::: Task inputs

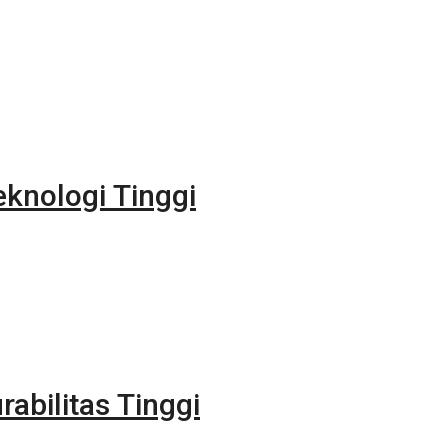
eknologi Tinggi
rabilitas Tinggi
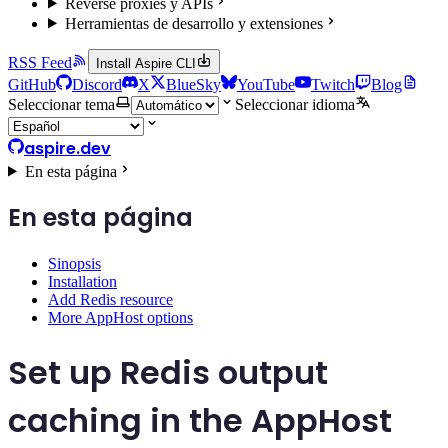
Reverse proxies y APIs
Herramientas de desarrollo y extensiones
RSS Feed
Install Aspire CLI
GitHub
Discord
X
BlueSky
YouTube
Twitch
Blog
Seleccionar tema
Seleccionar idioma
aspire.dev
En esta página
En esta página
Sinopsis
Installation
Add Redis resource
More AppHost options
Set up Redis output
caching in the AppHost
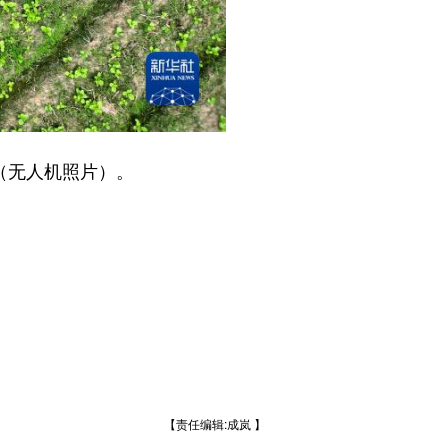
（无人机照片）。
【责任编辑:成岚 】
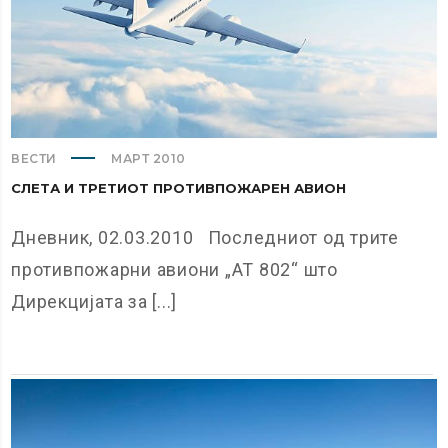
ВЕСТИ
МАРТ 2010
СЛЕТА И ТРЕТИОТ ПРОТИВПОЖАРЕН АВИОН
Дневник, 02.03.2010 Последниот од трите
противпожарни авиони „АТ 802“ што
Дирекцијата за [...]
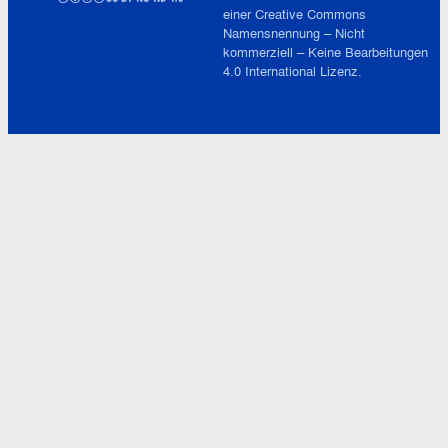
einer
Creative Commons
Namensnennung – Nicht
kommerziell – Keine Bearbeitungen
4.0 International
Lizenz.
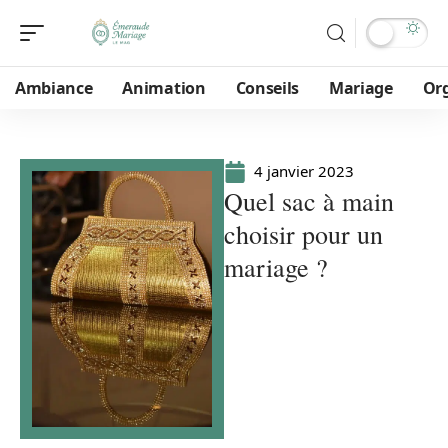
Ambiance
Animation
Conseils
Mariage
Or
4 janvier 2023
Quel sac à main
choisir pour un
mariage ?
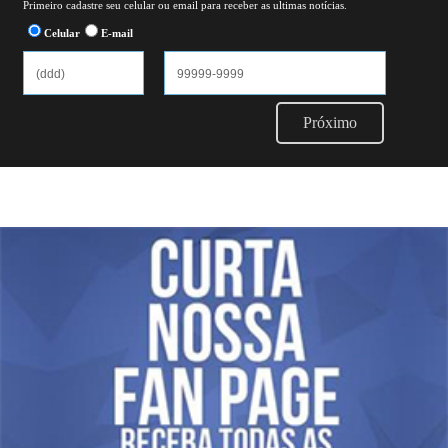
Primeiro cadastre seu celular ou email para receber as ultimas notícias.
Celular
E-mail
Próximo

::::::
::: Task inputs

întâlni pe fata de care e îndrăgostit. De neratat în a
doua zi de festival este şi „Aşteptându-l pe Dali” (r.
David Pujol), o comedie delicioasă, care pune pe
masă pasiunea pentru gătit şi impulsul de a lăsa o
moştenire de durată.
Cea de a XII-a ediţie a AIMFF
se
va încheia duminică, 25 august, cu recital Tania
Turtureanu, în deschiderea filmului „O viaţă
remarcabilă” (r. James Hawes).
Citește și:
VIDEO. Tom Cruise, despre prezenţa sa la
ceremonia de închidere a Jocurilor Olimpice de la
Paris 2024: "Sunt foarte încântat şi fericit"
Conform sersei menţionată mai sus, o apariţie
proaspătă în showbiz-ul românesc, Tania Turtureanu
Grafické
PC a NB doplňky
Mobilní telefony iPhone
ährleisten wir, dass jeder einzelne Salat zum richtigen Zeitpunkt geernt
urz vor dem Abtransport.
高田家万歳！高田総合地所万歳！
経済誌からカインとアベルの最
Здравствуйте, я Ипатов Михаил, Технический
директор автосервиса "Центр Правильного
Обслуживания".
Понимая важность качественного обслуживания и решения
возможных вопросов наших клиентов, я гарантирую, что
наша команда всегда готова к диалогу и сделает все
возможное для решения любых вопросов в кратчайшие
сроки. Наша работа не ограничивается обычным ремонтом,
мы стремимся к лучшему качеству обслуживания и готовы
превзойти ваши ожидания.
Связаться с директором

::::::

Copy out precisely the lines from the line with "возможных вопросов наших" to the line with "Связаться с директором" in the material above, including those two lines and omitting all the rest.

Task response =>
возможных вопросов наших клиентов, я гарантирую, что
наша команда всегда готова к диалогу и сделает все
возможное для решения любых вопросов в кратчайшие
сроки. Наша работа не ограничивается обычным ремонтом,
мы стремимся к лучшему качеству обслуживания и готовы
превзойти ваши ожидания.
Связаться с директором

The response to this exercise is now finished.